-------- RECORDS SHOWN

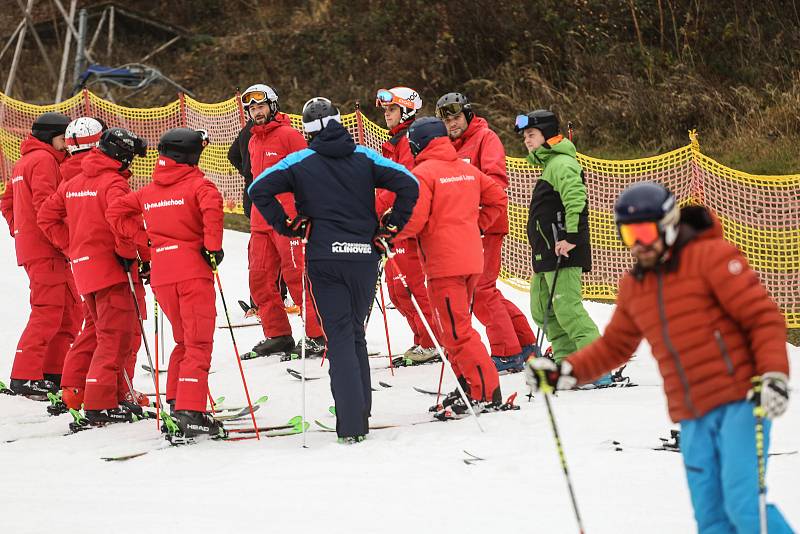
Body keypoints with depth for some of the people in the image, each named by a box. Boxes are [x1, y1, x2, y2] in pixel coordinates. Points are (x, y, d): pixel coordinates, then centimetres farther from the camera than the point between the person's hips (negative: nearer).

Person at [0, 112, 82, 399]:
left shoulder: (23, 163, 21)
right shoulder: (44, 160, -10)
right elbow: (44, 203, -21)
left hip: (29, 245, 10)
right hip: (45, 249, -10)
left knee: (70, 309, 13)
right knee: (47, 313, -12)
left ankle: (54, 374, 15)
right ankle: (24, 378, -13)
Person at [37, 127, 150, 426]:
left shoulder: (73, 184, 14)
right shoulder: (113, 182, -12)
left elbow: (47, 217, 17)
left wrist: (73, 247, 16)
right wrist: (144, 255, -17)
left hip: (84, 267, 8)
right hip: (113, 269, -8)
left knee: (110, 335, 18)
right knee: (117, 338, -6)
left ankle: (115, 397, 21)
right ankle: (100, 406, -11)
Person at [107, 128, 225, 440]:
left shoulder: (148, 191, 15)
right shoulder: (197, 184, -3)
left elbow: (116, 212, 18)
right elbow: (212, 207, -23)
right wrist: (213, 247, -17)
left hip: (161, 275, 6)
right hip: (193, 270, -6)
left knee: (184, 340, 22)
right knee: (199, 344, -6)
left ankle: (176, 402, 18)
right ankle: (190, 411, -17)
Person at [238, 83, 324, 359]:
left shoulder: (288, 135, -6)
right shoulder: (253, 142, 18)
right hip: (261, 223, 8)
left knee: (298, 277, -10)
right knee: (260, 279, 5)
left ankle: (318, 335, -7)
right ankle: (277, 335, 12)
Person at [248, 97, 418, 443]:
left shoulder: (301, 162, 1)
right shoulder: (364, 157, 4)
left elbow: (259, 189, -7)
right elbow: (408, 184, -3)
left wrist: (285, 225, 0)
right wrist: (392, 225, 5)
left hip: (324, 258, -2)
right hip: (363, 255, 2)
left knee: (340, 338, -1)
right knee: (355, 334, 17)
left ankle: (351, 425, -11)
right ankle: (360, 415, 17)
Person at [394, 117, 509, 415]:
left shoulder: (423, 173, -11)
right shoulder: (467, 170, 13)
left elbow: (414, 220, -18)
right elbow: (497, 198, 19)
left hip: (444, 264, -8)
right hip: (472, 259, 8)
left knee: (457, 332, -5)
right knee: (454, 326, 19)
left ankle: (486, 393, -8)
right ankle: (468, 387, 20)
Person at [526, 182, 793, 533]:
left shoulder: (711, 257, -6)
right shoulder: (634, 285, 15)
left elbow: (763, 316, -10)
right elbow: (613, 346, 27)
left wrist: (774, 375, -22)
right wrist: (564, 372, 13)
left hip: (739, 402, -7)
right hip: (693, 418, 7)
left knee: (742, 504, -19)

----------------

EXERCISE DETAILS: Rewrite the data above with every instance of "knee" replaced by "knee joint" and all other text unchanged. Omit the picture from your output.

RESPONSE:
Body keypoints with depth for some of the people in the image, each named by a box. Boxes are [x1, y1, x2, y2] in pixel coordinates. Points are (x, y, d): pixel coordinates, then centimetres farther from the camera than the point between the person's hips (negative: nearer).

Person at [0, 112, 82, 399]:
left shoulder: (23, 163, 21)
right shoulder: (44, 160, -10)
right elbow: (44, 203, -21)
left hip: (29, 245, 10)
right hip: (45, 249, -10)
left knee joint: (70, 309, 13)
right knee joint: (47, 313, -12)
left ankle: (54, 374, 15)
right ankle: (24, 378, -13)
Person at [37, 127, 150, 426]:
left shoulder: (73, 184, 14)
right shoulder: (113, 182, -12)
left elbow: (47, 217, 17)
left wrist: (73, 247, 16)
right wrist: (144, 255, -17)
left hip: (84, 267, 8)
right hip: (113, 269, -8)
left knee joint: (110, 335, 18)
right knee joint: (117, 338, -6)
left ankle: (115, 397, 21)
right ankle: (100, 406, -11)
Person at [107, 128, 225, 440]:
left shoulder: (148, 191, 15)
right shoulder: (197, 184, -3)
left elbow: (116, 212, 18)
right elbow: (212, 207, -23)
right wrist: (213, 247, -17)
left hip: (161, 275, 6)
right hip: (193, 270, -6)
left knee joint: (184, 340, 22)
right knee joint: (199, 344, -6)
left ankle: (176, 402, 18)
right ankle: (190, 411, -17)
Person at [238, 83, 324, 359]:
left shoulder: (288, 135, -6)
right shoulder: (253, 142, 18)
right hip: (261, 223, 8)
left knee joint: (298, 277, -10)
right knee joint: (260, 279, 5)
left ankle: (318, 335, -7)
right ankle: (277, 335, 12)
Person at [248, 97, 418, 443]:
left shoulder: (301, 162, 1)
right shoulder: (364, 157, 4)
left elbow: (259, 189, -7)
right elbow: (408, 184, -3)
left wrist: (285, 225, 0)
right wrist: (392, 225, 5)
left hip: (324, 258, -2)
right hip: (363, 255, 2)
left knee joint: (340, 338, -1)
right knee joint: (355, 334, 17)
left ankle: (351, 425, -11)
right ankle: (360, 415, 17)
Person at [394, 117, 509, 415]:
left shoulder: (423, 173, -11)
right shoulder: (467, 170, 13)
left elbow: (414, 220, -18)
right elbow: (497, 198, 19)
left hip: (444, 264, -8)
right hip: (472, 259, 8)
left knee joint: (457, 332, -5)
right knee joint: (454, 326, 19)
left ankle: (486, 393, -8)
right ankle: (468, 387, 20)
Person at [526, 182, 793, 533]:
left shoulder: (711, 257, -6)
right shoulder: (634, 285, 15)
left elbow: (763, 316, -10)
right elbow: (613, 346, 27)
left wrist: (774, 375, -22)
right wrist: (564, 372, 13)
left hip: (739, 402, -7)
right hip: (693, 418, 7)
left knee joint: (742, 504, -19)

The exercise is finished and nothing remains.